À la limite des éléments progressistes de la mystique
apparaît le cas radical du mystique qui n’altère pas seulement l’autorité
religieuse en la réinterprétant, mais qui prétend aussi en fonder une nouvelle,
qui repose sur sa propre expérience. Et, dans le cas extrême, il aura même la
prétention d’être au-dessus de toute autorité, d’être sa propre loi. Le
caractère amorphe, sans forme, de l’expérience fondamentale peut mener à la
dissolution de toute forme d’interprétation même. C’est cette perspective
d’anéantissement, mais apparentée à l’impulsion fondamentale du mystique, qui
nous rend compréhensible le cas limite du mystique nihiliste, comme héritier du
choc numineux, parfaitement légitime quand bien même il serait désapprouvé avec
horreur par chacun.

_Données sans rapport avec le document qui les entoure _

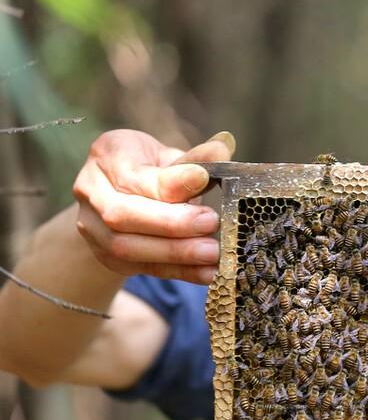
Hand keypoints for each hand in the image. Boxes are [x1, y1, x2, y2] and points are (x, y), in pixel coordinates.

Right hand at [72, 129, 235, 284]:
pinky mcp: (107, 257)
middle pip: (121, 214)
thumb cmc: (153, 168)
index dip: (169, 181)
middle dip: (170, 223)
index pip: (132, 175)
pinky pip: (142, 268)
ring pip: (125, 247)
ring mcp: (93, 228)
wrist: (125, 195)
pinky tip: (209, 272)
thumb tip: (224, 147)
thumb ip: (195, 157)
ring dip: (174, 252)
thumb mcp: (171, 155)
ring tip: (212, 252)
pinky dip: (179, 272)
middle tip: (211, 222)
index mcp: (106, 156)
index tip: (203, 179)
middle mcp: (90, 192)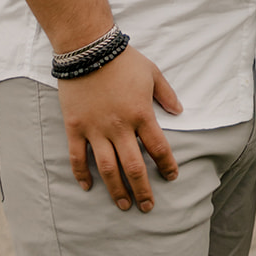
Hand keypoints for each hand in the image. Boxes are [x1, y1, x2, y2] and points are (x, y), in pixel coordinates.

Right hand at [58, 43, 182, 211]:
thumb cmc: (123, 60)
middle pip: (134, 166)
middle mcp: (120, 127)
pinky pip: (78, 157)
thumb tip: (180, 111)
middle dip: (142, 189)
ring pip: (108, 168)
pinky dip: (82, 174)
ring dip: (116, 189)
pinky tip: (88, 187)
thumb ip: (166, 94)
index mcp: (141, 114)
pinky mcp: (75, 127)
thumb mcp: (152, 72)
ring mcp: (96, 129)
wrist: (88, 49)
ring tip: (123, 205)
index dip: (167, 165)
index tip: (172, 177)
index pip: (158, 148)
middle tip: (147, 207)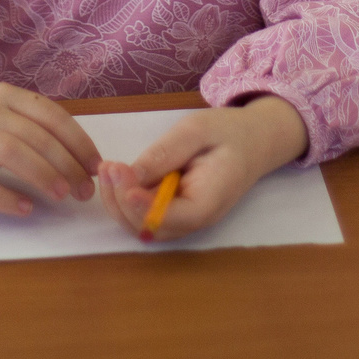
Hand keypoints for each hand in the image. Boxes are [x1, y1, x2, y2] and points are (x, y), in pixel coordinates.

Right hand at [0, 80, 101, 217]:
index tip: (96, 167)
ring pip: (8, 152)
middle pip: (33, 136)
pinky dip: (4, 196)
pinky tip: (25, 207)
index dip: (78, 142)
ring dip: (41, 174)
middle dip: (66, 164)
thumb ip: (31, 126)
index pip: (50, 116)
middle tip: (84, 190)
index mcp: (2, 96)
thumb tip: (80, 157)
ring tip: (62, 195)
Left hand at [96, 96, 307, 240]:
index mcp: (210, 201)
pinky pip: (144, 215)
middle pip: (151, 228)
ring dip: (119, 203)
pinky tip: (116, 175)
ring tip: (107, 168)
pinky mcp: (172, 211)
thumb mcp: (197, 130)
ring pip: (142, 226)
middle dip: (123, 201)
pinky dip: (125, 199)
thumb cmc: (228, 132)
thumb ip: (166, 153)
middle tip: (108, 166)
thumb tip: (132, 175)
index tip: (122, 178)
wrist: (252, 141)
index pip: (174, 217)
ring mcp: (183, 219)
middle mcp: (195, 220)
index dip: (144, 205)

Tous les autres mystiques recherchent à nouveau leur chemin
de retour vers la forme, un chemin qui reconduit à la communauté. Alors que
celui-là, qui fait l’expérience de la diminution de toute valeur suprême,
essaie de la conserver, mais dans un esprit non dialectique, au lieu de
prendre, comme les autres mystiques, une impulsion pour l’élévation d’une
nouvelle forme. C’est ici qu’apparaît la destruction de toute autorité
religieuse au nom de l’autorité même, comme la représentation la plus parfaite
de l’aspect révolutionnaire de la mystique.